Oncogenes, Protooncogenes, Tumor Suppressor Genes

• Mutations in oncogenes increase the frequency of cancer.
• Protooncogenes can become oncogenes.
• Tumor suppressor genes usually suppress tumors.

p53

• Master regulator of cell cycle.
• Regulates DNA replication and repair.

Germline and Somatic Mutations

• Germline mutations can be inherited from parents.
• Somatic mutations are present in all body cells, except reproductive cells.

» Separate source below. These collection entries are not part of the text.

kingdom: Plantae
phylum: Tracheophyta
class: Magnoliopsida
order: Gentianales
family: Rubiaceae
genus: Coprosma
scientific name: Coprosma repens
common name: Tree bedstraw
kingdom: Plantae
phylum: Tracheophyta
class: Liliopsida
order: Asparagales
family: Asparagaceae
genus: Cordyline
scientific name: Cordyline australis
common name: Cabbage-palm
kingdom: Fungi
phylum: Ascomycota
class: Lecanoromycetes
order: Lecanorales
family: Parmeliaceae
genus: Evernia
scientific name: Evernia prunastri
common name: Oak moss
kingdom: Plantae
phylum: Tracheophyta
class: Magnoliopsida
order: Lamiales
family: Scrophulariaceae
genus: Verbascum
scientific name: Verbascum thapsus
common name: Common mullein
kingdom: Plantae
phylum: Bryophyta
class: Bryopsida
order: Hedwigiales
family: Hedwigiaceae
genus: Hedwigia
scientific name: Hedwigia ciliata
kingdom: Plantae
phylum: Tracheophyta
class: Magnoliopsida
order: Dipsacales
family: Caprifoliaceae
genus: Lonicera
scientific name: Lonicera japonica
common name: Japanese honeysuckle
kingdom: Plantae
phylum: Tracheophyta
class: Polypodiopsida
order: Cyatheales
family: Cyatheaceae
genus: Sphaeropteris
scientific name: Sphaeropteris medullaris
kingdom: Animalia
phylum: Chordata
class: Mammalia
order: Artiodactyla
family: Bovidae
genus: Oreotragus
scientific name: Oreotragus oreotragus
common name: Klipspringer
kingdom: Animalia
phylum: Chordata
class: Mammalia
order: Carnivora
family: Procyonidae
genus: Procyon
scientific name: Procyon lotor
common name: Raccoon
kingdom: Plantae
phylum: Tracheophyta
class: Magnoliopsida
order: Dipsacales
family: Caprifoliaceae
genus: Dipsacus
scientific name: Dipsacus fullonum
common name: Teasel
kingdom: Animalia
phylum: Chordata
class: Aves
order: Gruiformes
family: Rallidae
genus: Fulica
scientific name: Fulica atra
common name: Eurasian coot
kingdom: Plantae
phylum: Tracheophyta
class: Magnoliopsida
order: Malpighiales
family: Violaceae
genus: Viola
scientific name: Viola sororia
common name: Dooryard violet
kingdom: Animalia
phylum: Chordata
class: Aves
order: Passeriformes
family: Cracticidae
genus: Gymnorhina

DNA Damage Repair Mechanisms

• Base excision repair, mismatch repair, and nucleotide excision repair.

Chromosomal Mutations

• Rearrangements include inversions and translocations; deletions, insertions, and duplications and substitutions; aneuploidy; and polyploidy.

Aneuploidy

• Irregular number of chromosomes.

Mutagens, Carcinogens, Clastogens, Teratogens

• Mutagens cause mutations.
• Carcinogens cause cancer.
• Clastogens produce chromosome breaks.
• Teratogens cause congenital malformations.

Cell Cycle

• A series of events that occur in a cell as it grows and divides.

Checkpoints

• Control points in the cell cycle to ensure DNA replication and cell division proceed accurately.

Cyclins and CDKs

• Cyclins are proteins that regulate CDKs (cyclin-dependent kinases) which are involved in regulating the cell cycle.
• Phosphorylation activates proteins, thus enabling cell cycle progression.

Apoptosis

• Regulated cell death (and sometimes an unregulated process), with mechanisms that destroy cells.

Intrinsick and Extrinsic Pathways to Apoptosis

• Intrinsic - signals that trigger programmed cell death from inside the cell.
• Extrinsic - signals outside of the cell trigger programmed cell death.

Cancer Cells and Membrane Flipping

• Tumor Cells are often associated with membrane flipping.